*GOAL OF THE EXERCISE:* In the records below, count every line where the string "afwerking" appears, and reply with the count only.

[Page-level text extractions]
= = =

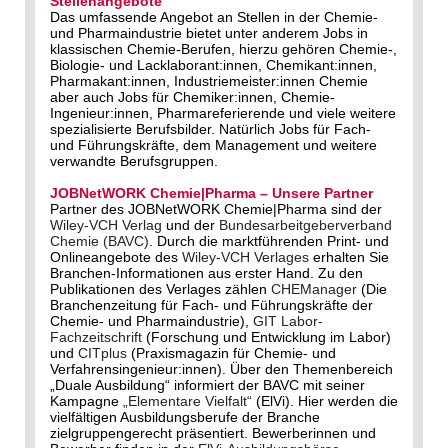
Stellenangebote
Das umfassende Angebot an Stellen in der Chemie-
und Pharmaindustrie bietet unter anderem Jobs in
klassischen Chemie-Berufen, hierzu gehören Chemie-,
Biologie- und Lacklaborant:innen, Chemikant:innen,
Pharmakant:innen, Industriemeister:innen Chemie
aber auch Jobs für Chemiker:innen, Chemie-
Ingenieur:innen, Pharmareferierende und viele weitere
spezialisierte Berufsbilder. Natürlich Jobs für Fach-
und Führungskräfte, dem Management und weitere
verwandte Berufsgruppen.
JOBNetWORK Chemie|Pharma – Unsere Partner
Partner des JOBNetWORK Chemie|Pharma sind der
Wiley-VCH Verlag
und der
Bundesarbeitgeberverband
Chemie (BAVC)
. Durch die marktführenden Print- und
Onlineangebote des
Wiley-VCH Verlages
erhalten Sie
Branchen-Informationen aus erster Hand. Zu den
Publikationen des Verlages zählen
CHEManager
(Die
Branchenzeitung für Fach- und Führungskräfte der
Chemie- und Pharmaindustrie),
GIT Labor-
Fachzeitschrift
(Forschung und Entwicklung im Labor)
und
CITplus
(Praxismagazin für Chemie- und
Verfahrensingenieur:innen). Über den Themenbereich
„Duale Ausbildung“ informiert der BAVC mit seiner
Kampagne
„Elementare Vielfalt“
(ElVi). Hier werden die
vielfältigen Ausbildungsberufe der Branche
zielgruppengerecht präsentiert. Bewerberinnen und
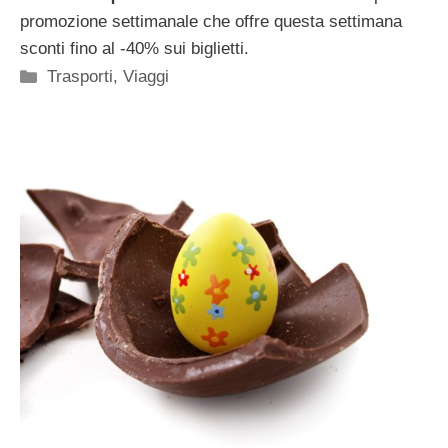
promozione settimanale che offre questa settimana
sconti fino al -40% sui biglietti.
Categorie
Trasporti
,
Viaggi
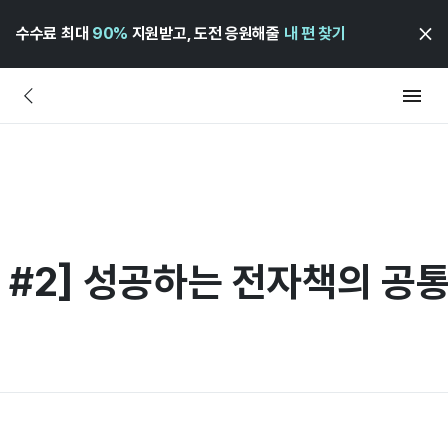
수수료 최대
90%
지원받고, 도전 응원해줄
내 편 찾기
 #2] 성공하는 전자책의 공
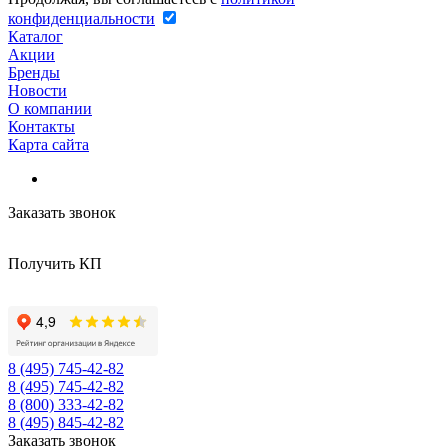
конфиденциальности
Каталог
Акции
Бренды
Новости
О компании
Контакты
Карта сайта
Заказать звонок
Получить КП
8 (495) 745-42-82
8 (495) 745-42-82
8 (800) 333-42-82
8 (495) 845-42-82
Заказать звонок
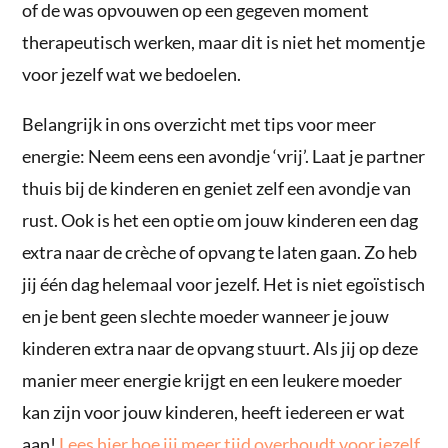
of de was opvouwen op een gegeven moment
therapeutisch werken, maar dit is niet het momentje
voor jezelf wat we bedoelen.
Belangrijk in ons overzicht met tips voor meer
energie: Neem eens een avondje ‘vrij’. Laat je partner
thuis bij de kinderen en geniet zelf een avondje van
rust. Ook is het een optie om jouw kinderen een dag
extra naar de crèche of opvang te laten gaan. Zo heb
jij één dag helemaal voor jezelf. Het is niet egoïstisch
en je bent geen slechte moeder wanneer je jouw
kinderen extra naar de opvang stuurt. Als jij op deze
manier meer energie krijgt en een leukere moeder
kan zijn voor jouw kinderen, heeft iedereen er wat
aan!
Lees hier hoe jij meer tijd overhoudt voor jezelf
.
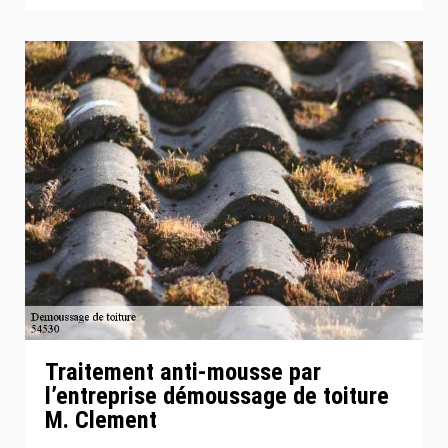
Traitement anti-mousse par
l’entreprise démoussage de toiture
M. Clement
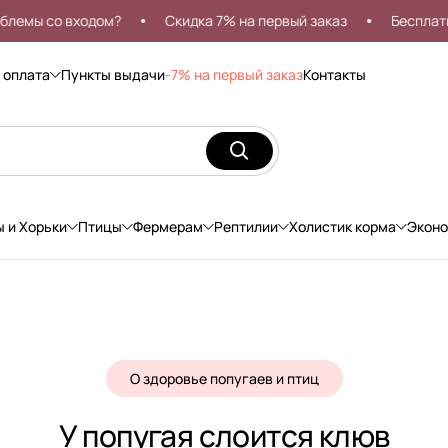
со входом?
Скидка 7% на первый заказ
Бесплатная дос
 оплата
Пункты выдачи
-7% на первый заказ
Контакты
ы и Хорьки
Птицы
Фермерам
Рептилии
Холистик корма
Экон
О здоровье попугаев и птиц
У попугая слоится клюв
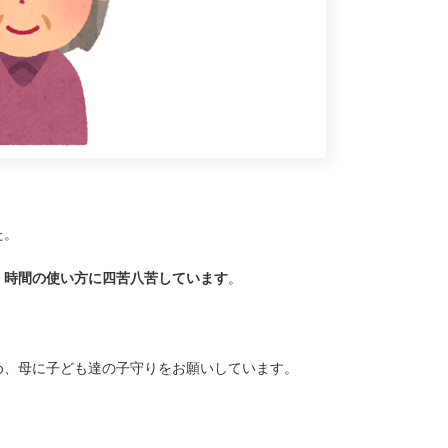
た。
、時間の使い方に四苦八苦しています
。
め、母に子ども達の子守りをお願いしています。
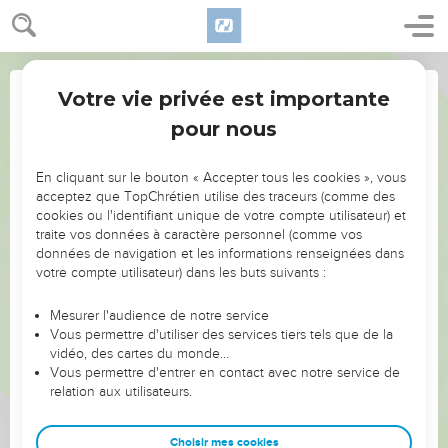
Votre vie privée est importante
pour nous
Partager par email
NE MANQUEZ PAS L’ÉVÉNEMENT
En cliquant sur le bouton « Accepter tous les cookies », vous
DE L’ANNÉE !
acceptez que TopChrétien utilise des traceurs (comme des
Nom du destinataire :
cookies ou l'identifiant unique de votre compte utilisateur) et
ET SI LEURS ERREURS POUVAIENT VOUS ÉVITER LES
traite vos données à caractère personnel (comme vos
VOTRES ?
données de navigation et les informations renseignées dans
votre compte utilisateur) dans les buts suivants :
On admire souvent les leaders pour leurs réussites, leur impact,
Email du(des) destinataire(s) (max 10) :
leur foi ou leur vision. Mais on voit moins les doutes, les erreurs
Mesurer l'audience de notre service
Vous permettre d'utiliser des services tiers tels que de la
et les saisons difficiles qu'ils ont traversés, alors même que ce
vidéo, des cartes du monde…
sont elles qui les ont façonnés.
Vous permettre d'entrer en contact avec notre service de
Veuillez entrer des adresses email séparées par des point-virgules ";" si
relation aux utilisateurs.
Dans cette conférence, leaders, entrepreneurs, et responsables
vous avez plus qu'un destinataire et n'entrez pas plus de 10 emails. Tous
les emails seront envoyés au même nom, donc dans la case "Nom du
reviennent sur les erreurs marquantes de leur parcours et les
destinataire" entrez un nom générique comme "mon ami(e)" ou "mon
clés pour avancer avec plus de sagesse afin que leurs erreurs
Choisir mes cookies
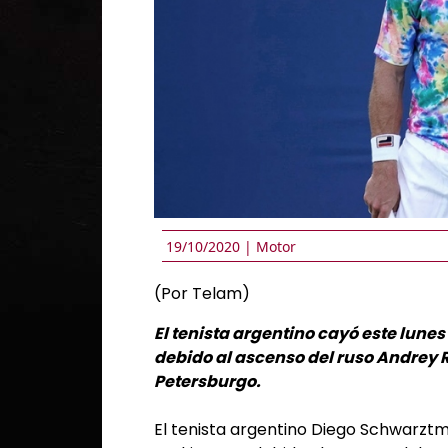
19/10/2020 |
Motor
(Por Telam)
El tenista argentino cayó este lunes
debido al ascenso del ruso Andrey 
Petersburgo.
El tenista argentino Diego Schwarzt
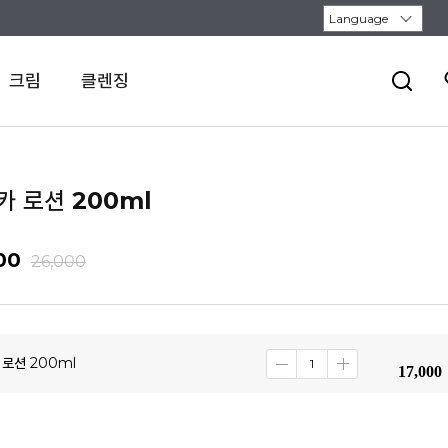
크림
클렌징
카 로션 200ml
00
26,000
 로션 200ml
17,000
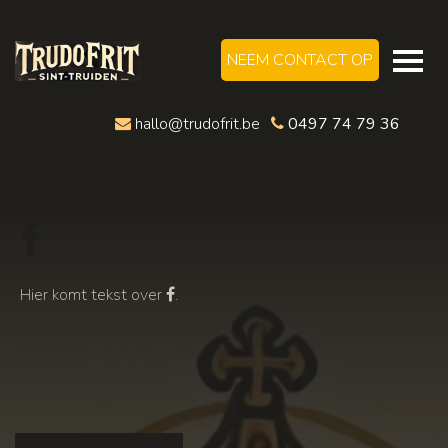
NEEM CONTACT OP
hallo@trudofrit.be
0497 74 79 36
Hier komt tekst over
.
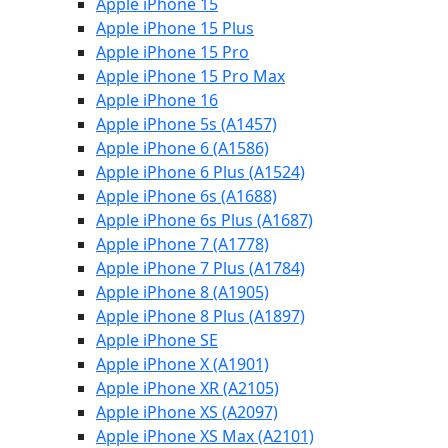
Apple iPhone 15
Apple iPhone 15 Plus
Apple iPhone 15 Pro
Apple iPhone 15 Pro Max
Apple iPhone 16
Apple iPhone 5s (A1457)
Apple iPhone 6 (A1586)
Apple iPhone 6 Plus (A1524)
Apple iPhone 6s (A1688)
Apple iPhone 6s Plus (A1687)
Apple iPhone 7 (A1778)
Apple iPhone 7 Plus (A1784)
Apple iPhone 8 (A1905)
Apple iPhone 8 Plus (A1897)
Apple iPhone SE
Apple iPhone X (A1901)
Apple iPhone XR (A2105)
Apple iPhone XS (A2097)
Apple iPhone XS Max (A2101)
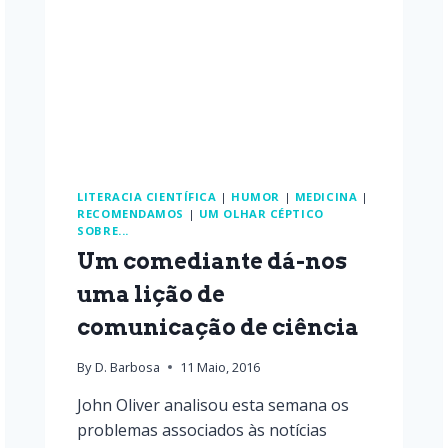
LITERACIA CIENTÍFICA
|
HUMOR
|
MEDICINA
|
RECOMENDAMOS
|
UM OLHAR CÉPTICO
SOBRE...
Um comediante dá-nos
uma lição de
comunicação de ciência
By
D. Barbosa
11 Maio, 2016
John Oliver analisou esta semana os
problemas associados às notícias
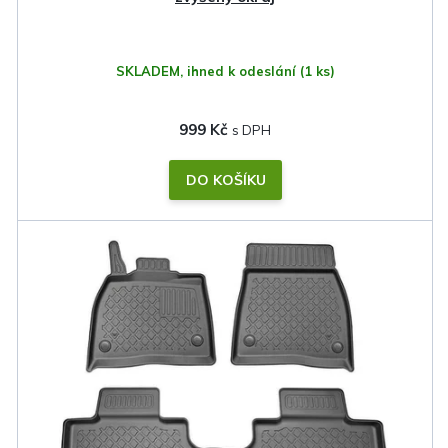
t
ů
SKLADEM, ihned k odeslání
(1 ks)
999 Kč
DO KOŠÍKU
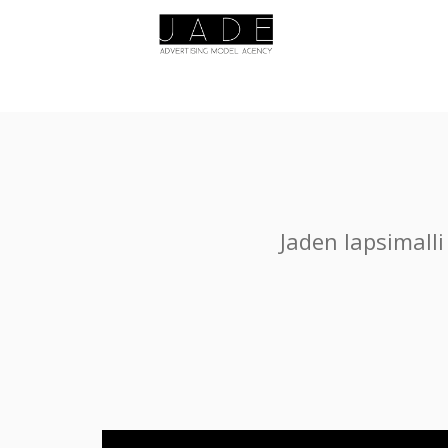
Jaden lapsimall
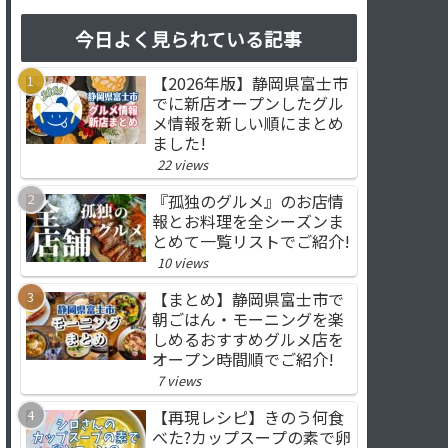
今日よく見られている記事
【2026年版】静岡県富士市
でに新店オープンしたグル
メ情報を新しい順にまとめ
ました!
22 views
『孤独のグルメ』のお店情
報とお料理を全シーズンま
とめて一覧リストでご紹介!
10 views
【まとめ】静岡県富士市で
朝ごはん・モーニングを楽
しめるおすすめグルメ店を
オープン時間順でご紹介!
7 views
【再現レシピ】きのう何食
べた?カップスープの素で卵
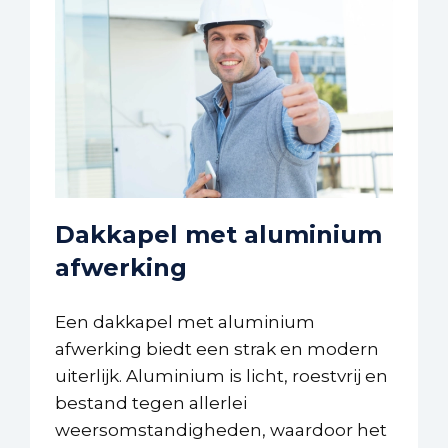
Dakkapel met aluminium
afwerking
Een dakkapel met aluminium
afwerking biedt een strak en modern
uiterlijk. Aluminium is licht, roestvrij en
bestand tegen allerlei
weersomstandigheden, waardoor het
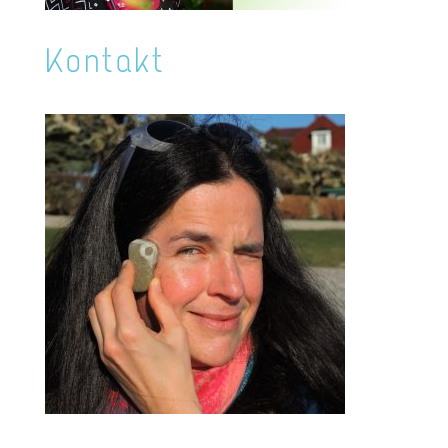
Kontakt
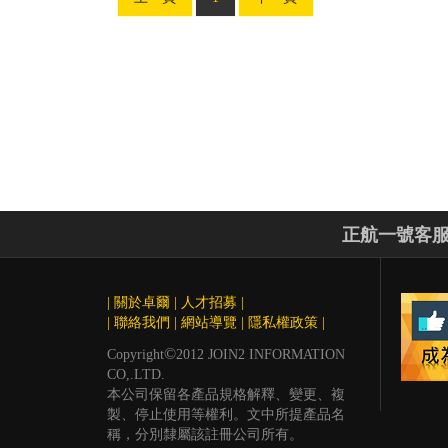
正航一號客
|
關於卓爾
|
人才招募
|
|
聯絡我們
|
網站導覽
|
隱私權政策
|
©
Copyright
2012 JOIN2 INFORMATION
CO,.LTD.
本公司保留各產品規格解釋、變更、複
製、停止使用等權利。文中所提產品名
稱，分別隸屬該註冊公司所有。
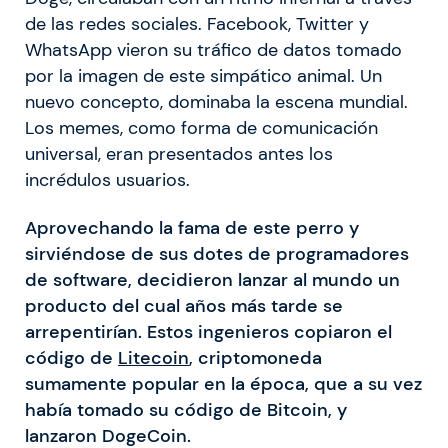
de las redes sociales. Facebook, Twitter y
WhatsApp vieron su tráfico de datos tomado
por la imagen de este simpático animal. Un
nuevo concepto, dominaba la escena mundial.
Los memes, como forma de comunicación
universal, eran presentados antes los
incrédulos usuarios.
Aprovechando la fama de este perro y
sirviéndose de sus dotes de programadores
de software, decidieron lanzar al mundo un
producto del cual años más tarde se
arrepentirían. Estos ingenieros copiaron el
código de
Litecoin
, criptomoneda
sumamente popular en la época, que a su vez
había tomado su código de Bitcoin, y
lanzaron DogeCoin.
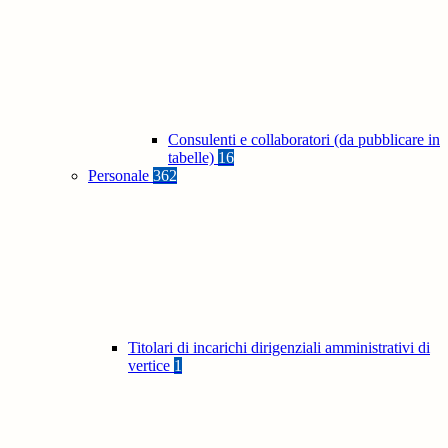
Consulenti e collaboratori (da pubblicare in
tabelle)
16
Personale
362
Titolari di incarichi dirigenziali amministrativi di
vertice
1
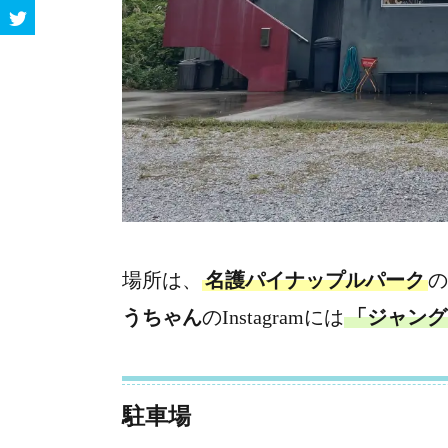
場所は、
名護パイナップルパーク
の
うちゃん
のInstagramには
「ジャング
駐車場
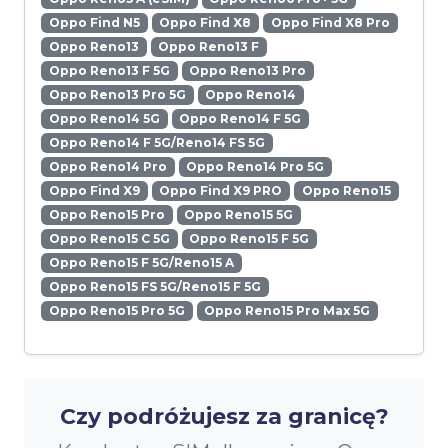
Oppo Find N5
Oppo Find X8
Oppo Find X8 Pro
Oppo Reno13
Oppo Reno13 F
Oppo Reno13 F 5G
Oppo Reno13 Pro
Oppo Reno13 Pro 5G
Oppo Reno14
Oppo Reno14 5G
Oppo Reno14 F 5G
Oppo Reno14 F 5G/Reno14 FS 5G
Oppo Reno14 Pro
Oppo Reno14 Pro 5G
Oppo Find X9
Oppo Find X9 PRO
Oppo Reno15
Oppo Reno15 Pro
Oppo Reno15 5G
Oppo Reno15 C 5G
Oppo Reno15 F 5G
Oppo Reno15 F 5G/Reno15 A
Oppo Reno15 FS 5G/Reno15 F 5G
Oppo Reno15 Pro 5G
Oppo Reno15 Pro Max 5G
Czy podróżujesz za granicę?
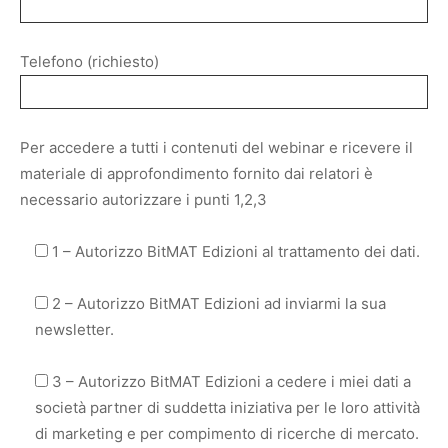
Telefono (richiesto)
Per accedere a tutti i contenuti del webinar e ricevere il
materiale di approfondimento fornito dai relatori è
necessario autorizzare i punti 1,2,3
1 – Autorizzo BitMAT Edizioni al trattamento dei dati.
2 – Autorizzo BitMAT Edizioni ad inviarmi la sua
newsletter.
3 – Autorizzo BitMAT Edizioni a cedere i miei dati a
società partner di suddetta iniziativa per le loro attività
di marketing e per compimento di ricerche di mercato.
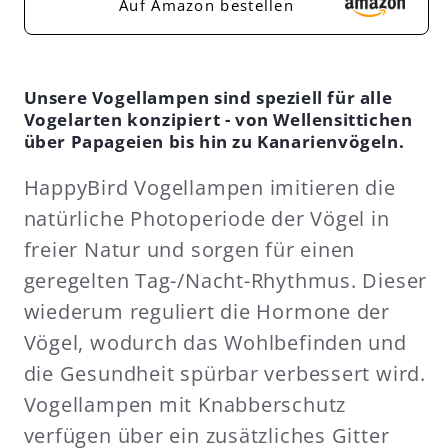
Auf Amazon bestellen
Unsere Vogellampen sind speziell für alle
Vogelarten konzipiert - von Wellensittichen
über Papageien bis hin zu Kanarienvögeln.
HappyBird Vogellampen imitieren die
natürliche Photoperiode der Vögel in
freier Natur und sorgen für einen
geregelten Tag-/Nacht-Rhythmus. Dieser
wiederum reguliert die Hormone der
Vögel, wodurch das Wohlbefinden und
die Gesundheit spürbar verbessert wird.
Vogellampen mit Knabberschutz
verfügen über ein zusätzliches Gitter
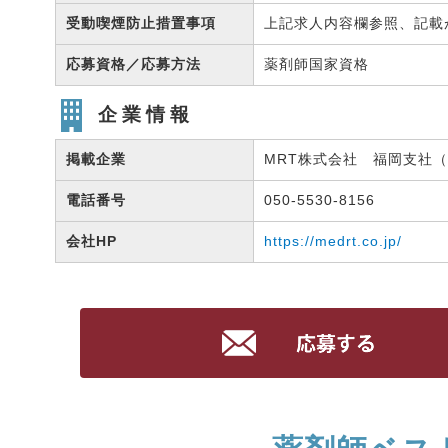
受動喫煙防止措置事項
上記求人内容欄参照、記載
応募資格／応募方法
薬剤師国家資格
企業情報
掲載企業
MRT株式会社 福岡支社（有
電話番号
050-5530-8156
会社HP
https://medrt.co.jp/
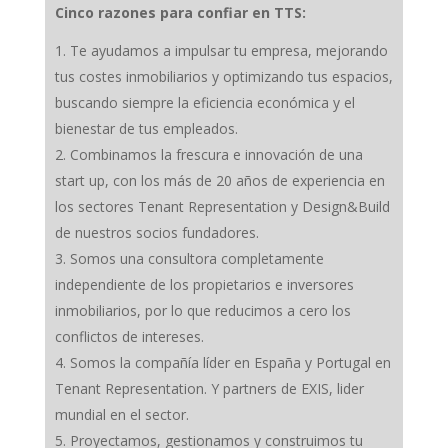
Cinco razones para confiar en TTS:
Te ayudamos a impulsar tu empresa, mejorando
tus costes inmobiliarios y optimizando tus espacios,
buscando siempre la eficiencia económica y el
bienestar de tus empleados.
Combinamos la frescura e innovación de una
start up, con los más de 20 años de experiencia en
los sectores Tenant Representation y Design&Build
de nuestros socios fundadores.
Somos una consultora completamente
independiente de los propietarios e inversores
inmobiliarios, por lo que reducimos a cero los
conflictos de intereses.
Somos la compañía líder en España y Portugal en
Tenant Representation. Y partners de EXIS, lider
mundial en el sector.
Proyectamos, gestionamos y construimos tu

= = =

*ANSWER SPACE:* 2